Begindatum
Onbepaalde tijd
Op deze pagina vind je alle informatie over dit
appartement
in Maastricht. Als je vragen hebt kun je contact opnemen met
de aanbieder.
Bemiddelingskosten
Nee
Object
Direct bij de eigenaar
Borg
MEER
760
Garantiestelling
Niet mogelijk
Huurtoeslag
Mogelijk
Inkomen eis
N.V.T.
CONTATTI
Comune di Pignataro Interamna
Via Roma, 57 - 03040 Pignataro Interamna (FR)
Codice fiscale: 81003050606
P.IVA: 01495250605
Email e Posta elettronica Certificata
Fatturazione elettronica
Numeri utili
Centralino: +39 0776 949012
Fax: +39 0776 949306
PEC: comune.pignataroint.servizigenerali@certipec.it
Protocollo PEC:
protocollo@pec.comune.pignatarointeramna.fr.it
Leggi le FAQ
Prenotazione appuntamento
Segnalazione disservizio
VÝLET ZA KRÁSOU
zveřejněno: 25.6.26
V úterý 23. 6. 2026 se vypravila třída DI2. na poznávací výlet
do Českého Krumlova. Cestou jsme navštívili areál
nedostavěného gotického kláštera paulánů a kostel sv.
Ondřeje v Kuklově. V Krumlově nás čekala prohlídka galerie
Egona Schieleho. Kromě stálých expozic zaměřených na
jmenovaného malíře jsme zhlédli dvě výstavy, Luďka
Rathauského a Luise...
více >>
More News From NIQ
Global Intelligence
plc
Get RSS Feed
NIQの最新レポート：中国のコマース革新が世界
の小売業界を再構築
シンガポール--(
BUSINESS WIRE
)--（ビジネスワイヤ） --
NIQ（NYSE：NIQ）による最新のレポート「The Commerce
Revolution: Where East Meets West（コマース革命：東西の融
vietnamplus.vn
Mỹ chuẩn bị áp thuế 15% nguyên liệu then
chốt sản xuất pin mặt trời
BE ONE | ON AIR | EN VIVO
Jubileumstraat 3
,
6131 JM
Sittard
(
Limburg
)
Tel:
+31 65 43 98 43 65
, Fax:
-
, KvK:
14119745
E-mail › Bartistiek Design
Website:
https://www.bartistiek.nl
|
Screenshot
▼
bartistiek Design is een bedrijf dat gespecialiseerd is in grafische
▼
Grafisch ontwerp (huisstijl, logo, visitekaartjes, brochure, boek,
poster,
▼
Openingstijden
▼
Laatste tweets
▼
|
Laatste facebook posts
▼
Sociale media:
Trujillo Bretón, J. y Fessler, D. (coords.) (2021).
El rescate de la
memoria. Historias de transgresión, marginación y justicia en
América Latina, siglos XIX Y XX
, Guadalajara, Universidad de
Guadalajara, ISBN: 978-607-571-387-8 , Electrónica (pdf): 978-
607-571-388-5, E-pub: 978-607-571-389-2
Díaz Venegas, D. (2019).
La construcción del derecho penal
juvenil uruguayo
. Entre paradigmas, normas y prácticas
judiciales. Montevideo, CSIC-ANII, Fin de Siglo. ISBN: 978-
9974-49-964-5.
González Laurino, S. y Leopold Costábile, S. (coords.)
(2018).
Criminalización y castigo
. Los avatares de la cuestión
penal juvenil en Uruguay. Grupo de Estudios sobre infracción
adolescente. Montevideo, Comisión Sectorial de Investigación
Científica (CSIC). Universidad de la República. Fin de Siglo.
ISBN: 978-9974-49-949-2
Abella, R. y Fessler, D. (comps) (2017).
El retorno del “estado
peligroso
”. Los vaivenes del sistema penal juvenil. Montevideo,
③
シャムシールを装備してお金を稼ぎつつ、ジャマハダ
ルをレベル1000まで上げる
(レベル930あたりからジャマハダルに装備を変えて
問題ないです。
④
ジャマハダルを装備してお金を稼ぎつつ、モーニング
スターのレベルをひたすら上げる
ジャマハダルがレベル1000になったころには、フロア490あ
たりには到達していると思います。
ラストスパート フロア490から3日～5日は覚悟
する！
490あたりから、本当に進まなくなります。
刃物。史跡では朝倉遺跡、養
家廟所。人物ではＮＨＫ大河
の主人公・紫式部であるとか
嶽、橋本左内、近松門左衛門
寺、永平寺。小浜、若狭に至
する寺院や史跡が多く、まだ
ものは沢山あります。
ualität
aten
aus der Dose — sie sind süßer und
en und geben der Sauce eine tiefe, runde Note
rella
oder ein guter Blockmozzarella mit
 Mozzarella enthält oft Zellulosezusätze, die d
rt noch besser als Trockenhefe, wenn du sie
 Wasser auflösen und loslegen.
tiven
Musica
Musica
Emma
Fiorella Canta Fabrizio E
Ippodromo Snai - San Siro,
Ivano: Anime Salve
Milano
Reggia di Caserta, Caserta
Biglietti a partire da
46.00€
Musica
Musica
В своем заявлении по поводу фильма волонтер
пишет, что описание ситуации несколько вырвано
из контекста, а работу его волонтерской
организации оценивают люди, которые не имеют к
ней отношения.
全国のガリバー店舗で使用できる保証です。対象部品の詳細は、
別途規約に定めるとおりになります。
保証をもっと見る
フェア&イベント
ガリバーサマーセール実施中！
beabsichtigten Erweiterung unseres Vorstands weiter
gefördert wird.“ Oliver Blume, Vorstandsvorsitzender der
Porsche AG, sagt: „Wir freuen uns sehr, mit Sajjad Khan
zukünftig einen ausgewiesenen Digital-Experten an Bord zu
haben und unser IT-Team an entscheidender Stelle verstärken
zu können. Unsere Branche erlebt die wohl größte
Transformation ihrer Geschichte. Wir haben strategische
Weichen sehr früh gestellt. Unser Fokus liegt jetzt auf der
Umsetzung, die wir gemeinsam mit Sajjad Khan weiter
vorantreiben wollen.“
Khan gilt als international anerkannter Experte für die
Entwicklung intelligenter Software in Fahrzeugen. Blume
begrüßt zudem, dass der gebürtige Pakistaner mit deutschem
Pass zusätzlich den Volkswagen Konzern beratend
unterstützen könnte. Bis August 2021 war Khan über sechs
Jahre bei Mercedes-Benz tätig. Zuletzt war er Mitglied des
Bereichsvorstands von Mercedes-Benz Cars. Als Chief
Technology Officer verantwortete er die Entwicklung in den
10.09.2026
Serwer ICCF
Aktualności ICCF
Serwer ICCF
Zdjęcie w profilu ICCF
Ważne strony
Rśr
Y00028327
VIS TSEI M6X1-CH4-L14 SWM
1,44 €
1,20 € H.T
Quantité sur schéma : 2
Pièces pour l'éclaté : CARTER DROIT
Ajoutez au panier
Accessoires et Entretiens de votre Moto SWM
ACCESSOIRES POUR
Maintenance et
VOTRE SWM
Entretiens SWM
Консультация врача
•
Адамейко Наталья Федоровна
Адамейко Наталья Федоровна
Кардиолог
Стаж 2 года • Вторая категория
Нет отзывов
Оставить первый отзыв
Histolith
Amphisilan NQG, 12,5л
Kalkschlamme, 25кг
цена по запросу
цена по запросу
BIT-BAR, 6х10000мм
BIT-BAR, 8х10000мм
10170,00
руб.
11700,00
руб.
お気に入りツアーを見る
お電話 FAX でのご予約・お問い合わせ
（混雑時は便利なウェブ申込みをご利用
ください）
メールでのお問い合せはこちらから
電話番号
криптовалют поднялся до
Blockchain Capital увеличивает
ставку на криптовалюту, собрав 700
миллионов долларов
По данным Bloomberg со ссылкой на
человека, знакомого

__________

Write out exactly the lines above between the line with "beabsichtigten Erweiterung unseres" and the line with "haben und unser", inclusive, and nothing beyond them.

Response to this exercise
beabsichtigten Erweiterung unseres Vorstands weiter
gefördert wird.“ Oliver Blume, Vorstandsvorsitzender der
Porsche AG, sagt: „Wir freuen uns sehr, mit Sajjad Khan
zukünftig einen ausgewiesenen Digital-Experten an Bord zu
haben und unser IT-Team an entscheidender Stelle verstärken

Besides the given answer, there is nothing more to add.